Tanpa ada embel-embel komersial di dalamnya. Dia pasti memenuhi setiap menerima
ajakan untuk mengikuti acara tersebut. Alasannya, secara waktu memang orang ini
memiliki waktu luang lebih. Akan tetapi, kehadirannya jelas sebagai namanya
partisipator. Dia hanya berpartisipasi tanpa melakukan apapun.
Bila di
acara tersebut suasannya berdiri. Maka dia berada di garis paling belakang.
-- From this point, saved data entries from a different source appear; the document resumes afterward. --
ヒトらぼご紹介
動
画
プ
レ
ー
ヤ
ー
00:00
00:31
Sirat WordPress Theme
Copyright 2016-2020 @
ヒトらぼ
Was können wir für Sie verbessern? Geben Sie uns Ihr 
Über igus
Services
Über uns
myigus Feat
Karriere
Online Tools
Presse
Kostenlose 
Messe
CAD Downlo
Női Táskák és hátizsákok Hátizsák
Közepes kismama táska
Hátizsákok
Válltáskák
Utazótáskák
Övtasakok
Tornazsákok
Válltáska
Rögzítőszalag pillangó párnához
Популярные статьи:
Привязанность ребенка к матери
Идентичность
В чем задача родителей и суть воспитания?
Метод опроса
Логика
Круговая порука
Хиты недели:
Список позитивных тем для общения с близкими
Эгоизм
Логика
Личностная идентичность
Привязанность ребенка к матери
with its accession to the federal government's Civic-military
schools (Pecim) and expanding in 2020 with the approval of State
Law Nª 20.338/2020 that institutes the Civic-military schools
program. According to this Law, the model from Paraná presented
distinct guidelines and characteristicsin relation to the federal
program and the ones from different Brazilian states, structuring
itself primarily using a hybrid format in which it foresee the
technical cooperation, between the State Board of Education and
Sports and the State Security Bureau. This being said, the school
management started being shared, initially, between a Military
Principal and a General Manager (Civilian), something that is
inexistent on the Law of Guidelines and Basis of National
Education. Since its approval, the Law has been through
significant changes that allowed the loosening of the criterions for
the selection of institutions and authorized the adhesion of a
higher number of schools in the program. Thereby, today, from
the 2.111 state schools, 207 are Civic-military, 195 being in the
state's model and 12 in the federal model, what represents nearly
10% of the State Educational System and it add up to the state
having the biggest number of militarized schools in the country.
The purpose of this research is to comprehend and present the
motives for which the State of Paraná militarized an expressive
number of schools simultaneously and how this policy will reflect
Seandainya duduk lesehan. Maka tempatnya bersadar di dinding atau tiang
penyangga. Dia hadir tapi tak bermakna apa-apa. Aneka respon acap kali dia
berikan “InsyAllah saya hadir”.
Partisipator Ide
Kedua, model
partisipator ide. Partisipator semacam ini. Tatkala menerima undangan untuk
berpartisipasi, langsung menjawab iya. Dan dia menawarkan kontribusinya berupa
ide-ide semata. Jawaban sering terucap olehnya “InsyAllah saya siap bantu pemikiran”. Hal ini terjadi, karena dia
merasa dirinya berkompeten di bidang tersebut. Barangkali juga, lantaran
profesinya tukang memberi saran. Maka, amal bernilai ibadahpun dia kerjakan
seperti kerapnya.
Partisipator Uang
Ketiga, model
partisipator uang. Tipe seperti ini sudah jelas. Dari rumah yang dia tempati
saja, atapnya lebih tinggi dari perumahan sekitarnya. Bahkan, menara mushola
saja kalah jangkung. Tembok pagarnya, sejajar atap rumah tetangga. Kendaran dia
gunakan ke tempat kerja, mengantar anak ke sekolah, dan menemani istri belanja
ke Mall. Setera dengan nilai 3 rumah tetangganya.
Jumlah
nominal partisipasinyapun, bila dikonversikan dengan pendapatan rata-rata
pegawai biasa. Orang-orang sering mengistilahkan dengan “Sedekahnya saja 3
tahun aku bekerja”. Kenyataannya, memang dia memiliki uang melebihi dari cukup.
Akan tetapi,
terkadang, mereka menempati gubug. Alat transportasinya motor bebek biasa,
malahan menggunakan kayuhan kakinya. Bahkan berjenis tafak (tapak kaki
maskudnya). Dan, setiap menperoleh ajakan ikut ambil bagian, dia sering
merespon “Dana atau biayanya butuh
berapa?”.
Partisipator Tenaga
Keempat, model
partisipator tenaga. Tenaga yang saya maksud di sini, langsung melibatkan diri
secara utuh. Fisiknya ada dalam setiap pementasan. Ciri orang ini, biasanya
sering disebut-sebut sebagai pribadi-pribadi yang talk less do more. Sedikit bicara banyak kerjanya. Bukan NATO. No Action Talk Only.
Cendrung
juga, tidak memilih-milih kerjaan. Selama dia mampu, maka dia akan
mengerjakannya. Bila mengetahui, dia bertanya kepada yang makfum di situ.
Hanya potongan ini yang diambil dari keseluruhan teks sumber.